◆ Your goal ◆
Rewrite the records starting with the line containing "text Total 4" and going on through the line containing "text student@T15:~$ git config --global user.name", changing "README" to "INSTALL" and leaving everything else as it is.

[begin Information shown]

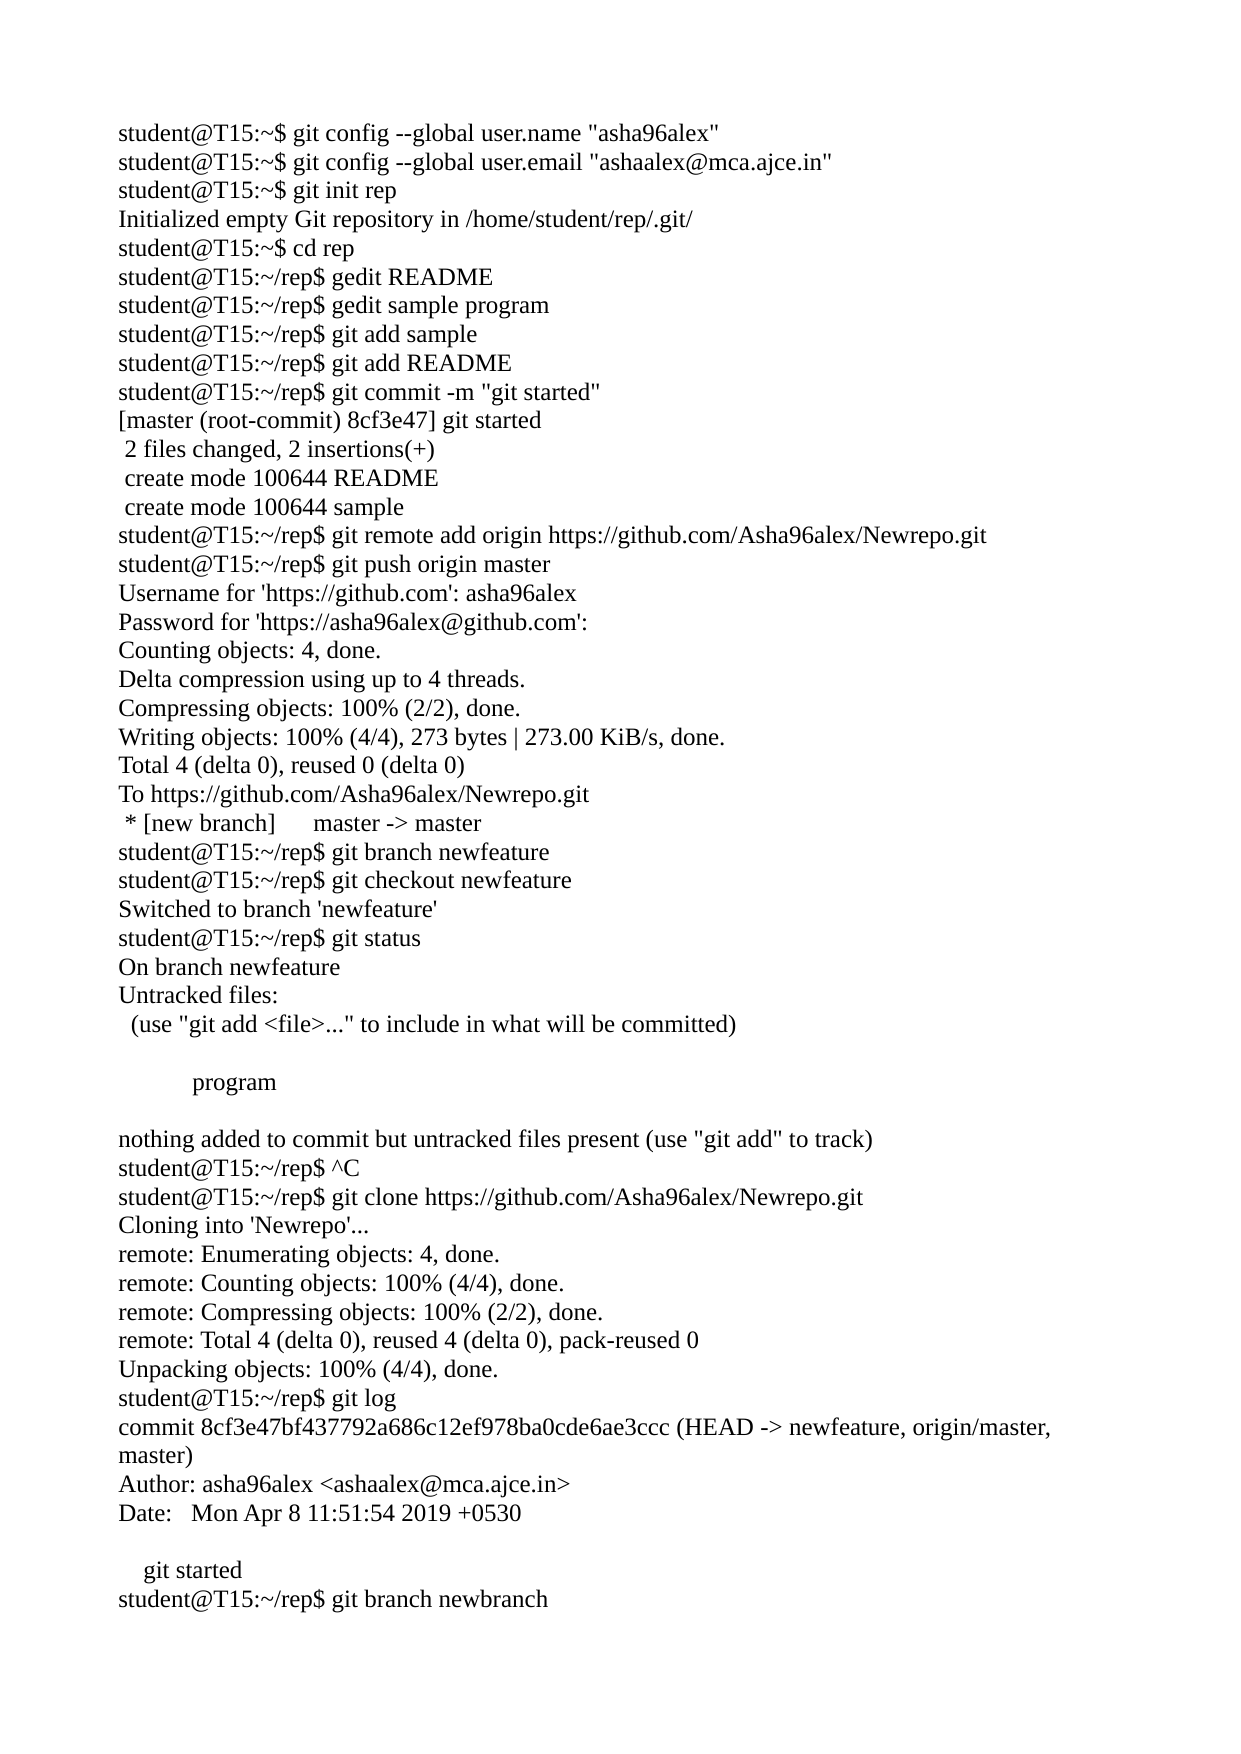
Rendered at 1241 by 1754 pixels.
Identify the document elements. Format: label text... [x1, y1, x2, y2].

text Total 4 (delta 0), reused 0 (delta 0) [118, 751, 1122, 779]
text Unpacking objects: 100% (4/4), done. [118, 1354, 1122, 1383]
text remote: Compressing objects: 100% (2/2), done. [118, 1297, 1122, 1326]
text Counting objects: 4, done. [118, 636, 1122, 664]
text student@T15:~$ cd rep [118, 233, 1122, 262]
text create mode 100644 README [118, 463, 1122, 492]
text student@T15:~/rep$ git commit -m "git started" [118, 377, 1122, 406]
text Switched to branch 'newfeature' [118, 894, 1122, 923]
text student@T15:~/rep$ gedit README [118, 262, 1122, 291]
text student@T15:~/rep$ git remote add origin https://github.com/Asha96alex/Newrepo.git [118, 521, 1122, 549]
text student@T15:~/rep$ git clone https://github.com/Asha96alex/Newrepo.git [118, 1182, 1122, 1211]
text Cloning into 'Newrepo'... [118, 1211, 1122, 1239]
text commit 8cf3e47bf437792a686c12ef978ba0cde6ae3ccc (HEAD -> newfeature, origin/master, master) [118, 1412, 1122, 1469]
text student@T15:~/rep$ git branch newbranch [118, 1584, 1122, 1613]
text student@T15:~/rep$ git add README [118, 348, 1122, 377]
text remote: Total 4 (delta 0), reused 4 (delta 0), pack-reused 0 [118, 1326, 1122, 1354]
text To https://github.com/Asha96alex/Newrepo.git [118, 779, 1122, 808]
text Compressing objects: 100% (2/2), done. [118, 693, 1122, 722]
text Date: Mon Apr 8 11:51:54 2019 +0530 [118, 1498, 1122, 1527]
text student@T15:~/rep$ git checkout newfeature [118, 866, 1122, 894]
text Author: asha96alex <ashaalex@mca.ajce.in> [118, 1469, 1122, 1498]
text student@T15:~$ git config --global user.email "ashaalex@mca.ajce.in" [118, 147, 1122, 176]
text Delta compression using up to 4 threads. [118, 664, 1122, 693]
text student@T15:~$ git config --global user.name "asha96alex" [118, 118, 1122, 147]
text remote: Counting objects: 100% (4/4), done. [118, 1268, 1122, 1297]
text student@T15:~/rep$ git branch newfeature [118, 837, 1122, 866]
text student@T15:~$ git init rep [118, 176, 1122, 204]
text Writing objects: 100% (4/4), 273 bytes | 273.00 KiB/s, done. [118, 722, 1122, 751]
text * [new branch] master -> master [118, 808, 1122, 837]
text remote: Enumerating objects: 4, done. [118, 1239, 1122, 1268]
text student@T15:~/rep$ gedit sample program [118, 291, 1122, 319]
text Initialized empty Git repository in /home/student/rep/.git/ [118, 204, 1122, 233]
text (use "git add <file>..." to include in what will be committed) [118, 1009, 1122, 1038]
text git started [118, 1556, 1122, 1584]
text Untracked files: [118, 981, 1122, 1009]
text student@T15:~/rep$ git status [118, 923, 1122, 952]
text program [118, 1067, 1122, 1096]
text student@T15:~/rep$ git log [118, 1383, 1122, 1412]
text create mode 100644 sample [118, 492, 1122, 521]
text On branch newfeature [118, 952, 1122, 981]
text Password for 'https://asha96alex@github.com': [118, 607, 1122, 636]
text student@T15:~/rep$ git add sample [118, 319, 1122, 348]
text nothing added to commit but untracked files present (use "git add" to track) [118, 1124, 1122, 1153]
text student@T15:~/rep$ git push origin master [118, 549, 1122, 578]
text student@T15:~/rep$ ^C [118, 1153, 1122, 1182]
text Username for 'https://github.com': asha96alex [118, 578, 1122, 607]
text 2 files changed, 2 insertions(+) [118, 434, 1122, 463]
text [master (root-commit) 8cf3e47] git started [118, 406, 1122, 434]
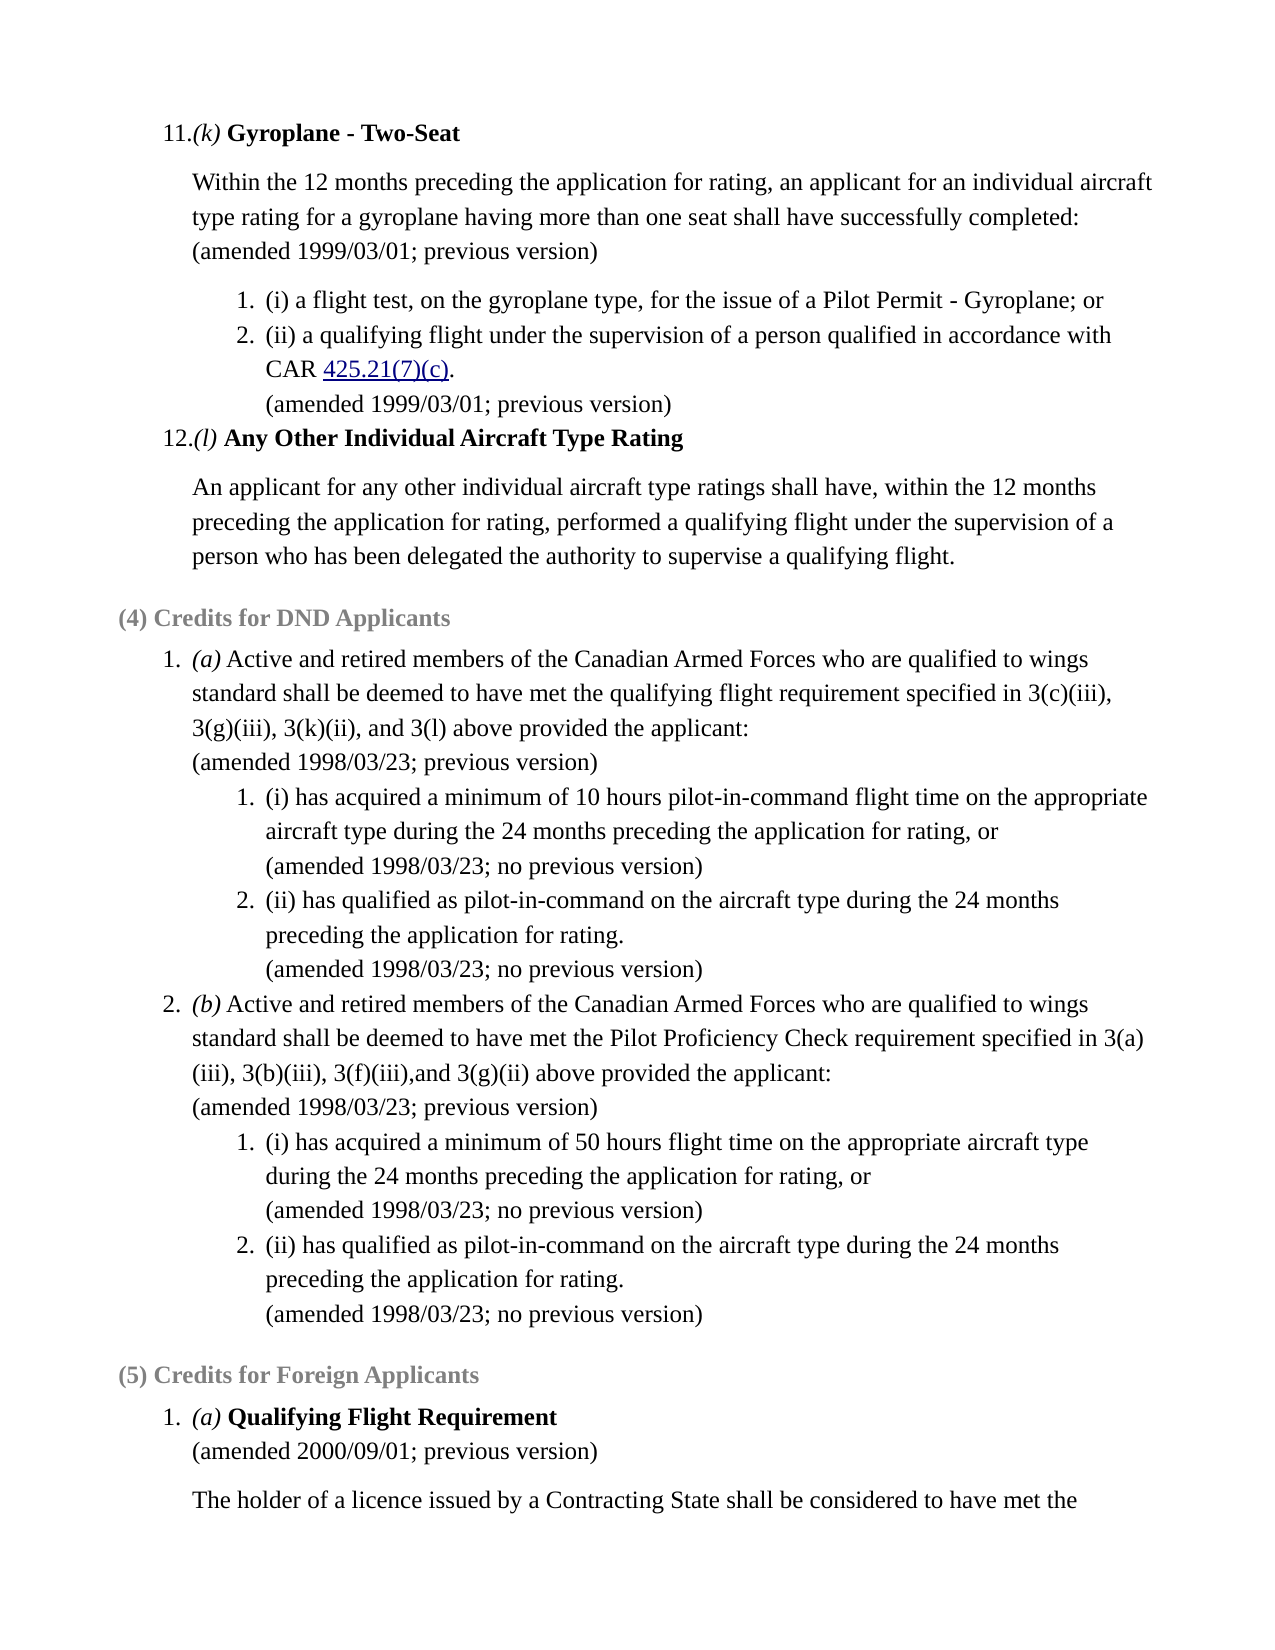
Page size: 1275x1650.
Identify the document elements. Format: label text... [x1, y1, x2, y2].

subtitle (4) Credits for DND Applicants [118, 603, 1157, 631]
list (ii) a qualifying flight under the supervision of a person qualified in accordance with CAR 425.21(7)(c). (amended 1999/03/01; previous version) [236, 320, 1157, 417]
list (ii) has qualified as pilot-in-command on the aircraft type during the 24 months preceding the application for rating. (amended 1998/03/23; no previous version) [236, 885, 1157, 983]
list (k) Gyroplane - Two-Seat [162, 118, 1157, 147]
list (i) has acquired a minimum of 10 hours pilot-in-command flight time on the appropriate aircraft type during the 24 months preceding the application for rating, or (amended 1998/03/23; no previous version) [236, 782, 1157, 879]
list (a) Qualifying Flight Requirement (amended 2000/09/01; previous version) [162, 1402, 1157, 1465]
list (ii) has qualified as pilot-in-command on the aircraft type during the 24 months preceding the application for rating. (amended 1998/03/23; no previous version) [236, 1230, 1157, 1328]
list (i) a flight test, on the gyroplane type, for the issue of a Pilot Permit - Gyroplane; or [236, 285, 1157, 314]
list (b) Active and retired members of the Canadian Armed Forces who are qualified to wings standard shall be deemed to have met the Pilot Proficiency Check requirement specified in 3(a)(iii), 3(b)(iii), 3(f)(iii),and 3(g)(ii) above provided the applicant: (amended 1998/03/23; previous version) [162, 989, 1157, 1121]
list (l) Any Other Individual Aircraft Type Rating [162, 423, 1157, 452]
list Within the 12 months preceding the application for rating, an applicant for an individual aircraft type rating for a gyroplane having more than one seat shall have successfully completed: (amended 1999/03/01; previous version) [162, 167, 1157, 265]
list (a) Active and retired members of the Canadian Armed Forces who are qualified to wings standard shall be deemed to have met the qualifying flight requirement specified in 3(c)(iii), 3(g)(iii), 3(k)(ii), and 3(l) above provided the applicant: (amended 1998/03/23; previous version) [162, 644, 1157, 776]
list (i) has acquired a minimum of 50 hours flight time on the appropriate aircraft type during the 24 months preceding the application for rating, or (amended 1998/03/23; no previous version) [236, 1127, 1157, 1224]
subtitle (5) Credits for Foreign Applicants [118, 1361, 1157, 1389]
list The holder of a licence issued by a Contracting State shall be considered to have met the [162, 1485, 1157, 1514]
list An applicant for any other individual aircraft type ratings shall have, within the 12 months preceding the application for rating, performed a qualifying flight under the supervision of a person who has been delegated the authority to supervise a qualifying flight. [162, 472, 1157, 570]
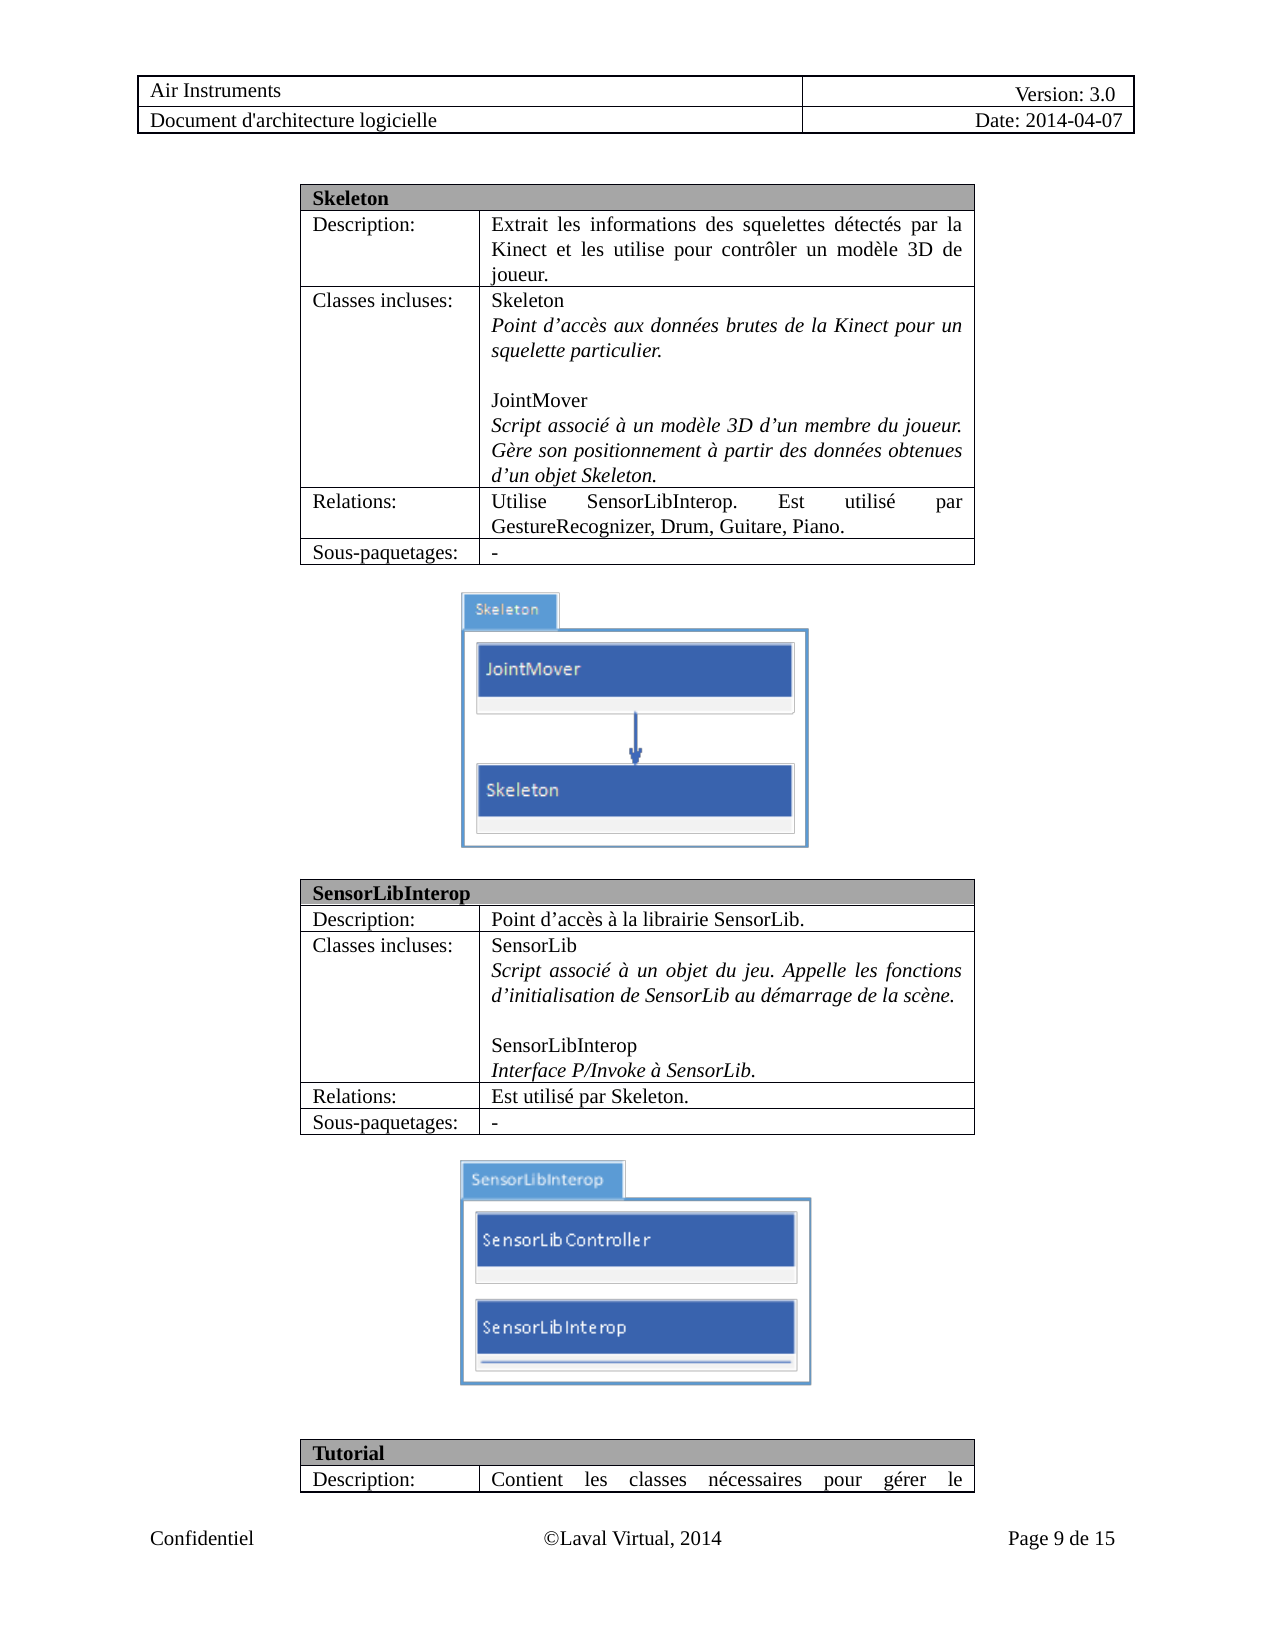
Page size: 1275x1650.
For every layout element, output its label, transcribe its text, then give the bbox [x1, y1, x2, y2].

table_cell Point d’accès à la librairie SensorLib. [480, 906, 974, 931]
table_cell Description: [301, 211, 479, 286]
table_cell Relations: [301, 1083, 479, 1108]
table_cell Relations: [301, 488, 479, 538]
table_cell Classes incluses: [301, 287, 479, 487]
table_cell Sous-paquetages: [301, 539, 479, 564]
table_cell Contient les classes nécessaires pour gérer le [480, 1466, 974, 1491]
table_cell Utilise SensorLibInterop. Est utilisé par GestureRecognizer, Drum, Guitare, Piano. [480, 488, 974, 538]
table_cell Description: [301, 906, 479, 931]
table_cell Skeleton Point d’accès aux données brutes de la Kinect pour un squelette particulier. JointMover Script associé à un modèle 3D d’un membre du joueur. Gère son positionnement à partir des données obtenues d’un objet Skeleton. [480, 287, 974, 487]
table_cell Classes incluses: [301, 932, 479, 1082]
table_header Tutorial [301, 1440, 974, 1465]
table_cell - [480, 539, 974, 564]
table_cell SensorLib Script associé à un objet du jeu. Appelle les fonctions d’initialisation de SensorLib au démarrage de la scène. SensorLibInterop Interface P/Invoke à SensorLib. [480, 932, 974, 1082]
table_cell Sous-paquetages: [301, 1109, 479, 1134]
table_cell Extrait les informations des squelettes détectés par la Kinect et les utilise pour contrôler un modèle 3D de joueur. [480, 211, 974, 286]
table_header SensorLibInterop [301, 880, 974, 904]
table_cell Description: [301, 1466, 479, 1491]
table_header Skeleton [301, 185, 974, 210]
table_cell Est utilisé par Skeleton. [480, 1083, 974, 1108]
table_cell - [480, 1109, 974, 1134]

[end Information shown]

◆ Result of the exercise ◆
text Total 4 (delta 0), reused 0 (delta 0) [118, 751, 1122, 779]
text Unpacking objects: 100% (4/4), done. [118, 1354, 1122, 1383]
text remote: Compressing objects: 100% (2/2), done. [118, 1297, 1122, 1326]
text Counting objects: 4, done. [118, 636, 1122, 664]
text student@T15:~$ cd rep [118, 233, 1122, 262]
text create mode 100644 INSTALL [118, 463, 1122, 492]
text student@T15:~/rep$ git commit -m "git started" [118, 377, 1122, 406]
text Switched to branch 'newfeature' [118, 894, 1122, 923]
text student@T15:~/rep$ gedit INSTALL [118, 262, 1122, 291]
text student@T15:~/rep$ git remote add origin https://github.com/Asha96alex/Newrepo.git [118, 521, 1122, 549]
text student@T15:~/rep$ git clone https://github.com/Asha96alex/Newrepo.git [118, 1182, 1122, 1211]
text Cloning into 'Newrepo'... [118, 1211, 1122, 1239]
text commit 8cf3e47bf437792a686c12ef978ba0cde6ae3ccc (HEAD -> newfeature, origin/master, master) [118, 1412, 1122, 1469]
text student@T15:~/rep$ git branch newbranch [118, 1584, 1122, 1613]
text student@T15:~/rep$ git add INSTALL [118, 348, 1122, 377]
text remote: Total 4 (delta 0), reused 4 (delta 0), pack-reused 0 [118, 1326, 1122, 1354]
text To https://github.com/Asha96alex/Newrepo.git [118, 779, 1122, 808]
text Compressing objects: 100% (2/2), done. [118, 693, 1122, 722]
text Date: Mon Apr 8 11:51:54 2019 +0530 [118, 1498, 1122, 1527]
text student@T15:~/rep$ git checkout newfeature [118, 866, 1122, 894]
text Author: asha96alex <ashaalex@mca.ajce.in> [118, 1469, 1122, 1498]
text student@T15:~$ git config --global user.email "ashaalex@mca.ajce.in" [118, 147, 1122, 176]
text Delta compression using up to 4 threads. [118, 664, 1122, 693]
text student@T15:~$ git config --global user.name "asha96alex" [118, 118, 1122, 147]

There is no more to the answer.